GPU acceleration is used for efficient fine-tuning.


In [None]:
args = TrainingArguments(
    output_dir="sentiment_bert",
    eval_strategy="epoch",     # <-- FIXED
    save_strategy="epoch",
    learning_rate=2e-5,
    per_device_train_batch_size=16,
    per_device_eval_batch_size=16,
    num_train_epochs=2,
    weight_decay=0.01,
    load_best_model_at_end=True,
    metric_for_best_model="f1_macro",
    report_to="none"
)


In [None]:
from transformers import DataCollatorWithPadding, Trainer

data_collator = DataCollatorWithPadding(tokenizer=tokenizer)

trainer = Trainer(
    model=model,
    args=args,
    train_dataset=train_ds,
    eval_dataset=test_ds,
    data_collator=data_collator,
    compute_metrics=compute_metrics
)

# 8. Model Training & Evaluation

The pretrained transformer is fine-tuned
on the labeled movie review dataset.

Final performance metrics:

- Accuracy ≈ 91%
- F1 Macro ≈ 91%

The model demonstrates strong generalization performance.


In [None]:
trainer.train()
trainer.evaluate()


Epoch,Training Loss,Validation Loss,Accuracy,F1 Macro
1,0.28609,0.259557,0.906763,0.906739
2,0.174237,0.264505,0.913766,0.913764


Writing model shards:   0%|          | 0/1 [00:00<?, ?it/s]

Writing model shards:   0%|          | 0/1 [00:00<?, ?it/s]

There were missing keys in the checkpoint model loaded: ['distilbert.embeddings.LayerNorm.weight', 'distilbert.embeddings.LayerNorm.bias'].
There were unexpected keys in the checkpoint model loaded: ['distilbert.embeddings.LayerNorm.beta', 'distilbert.embeddings.LayerNorm.gamma'].
===============
• Activities:
**1)** Translate this sentence from the notebook excerpt into Spanish: "The model demonstrates strong generalization performance."
**2)** Reproduce the part of the notebook excerpt between "The pretrained transformer" and "strong generalization performance.", inclusive.
===============
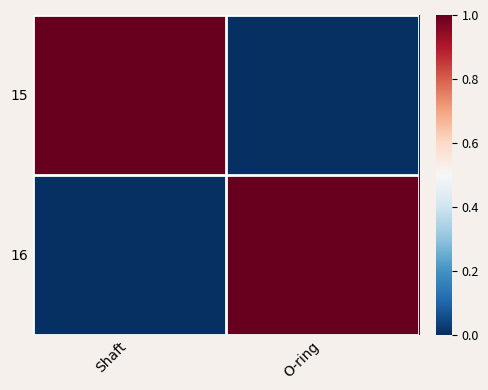

At which category is the sum across all series the highest?

Shaft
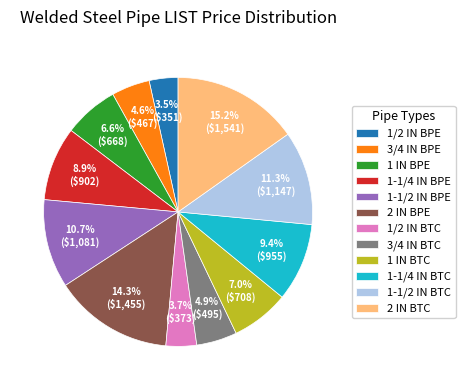

What is the ratio of the value at 1/2 IN BTC to the value at 1 IN BPE?

0.6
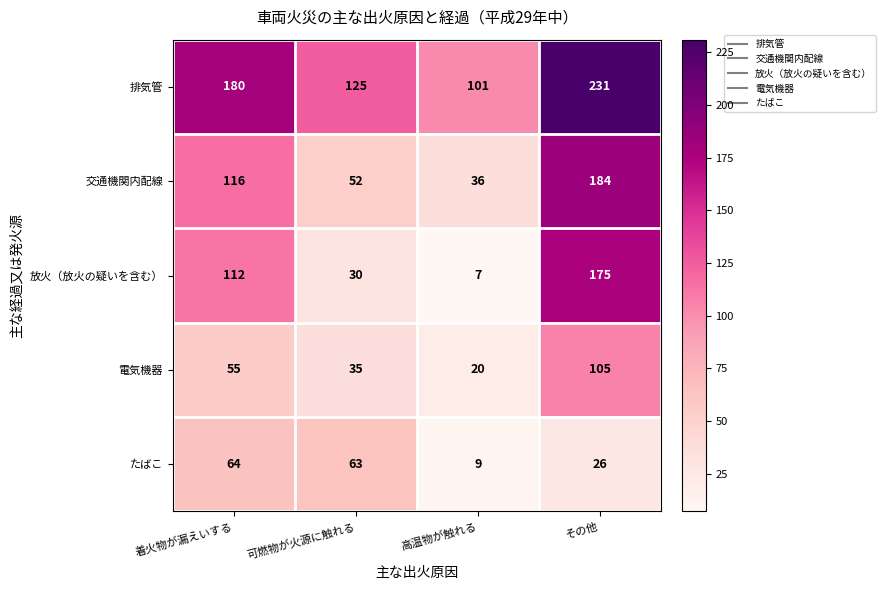

Between 着火物が漏えいする and その他, which series saw the biggest shift?

交通機関内配線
===============
• Results for each task:
**1)** El modelo demuestra un sólido rendimiento de generalización.

**2)**
The pretrained transformer is fine-tuned
on the labeled movie review dataset.

Final performance metrics:

- Accuracy ≈ 91%
- F1 Macro ≈ 91%

The model demonstrates strong generalization performance.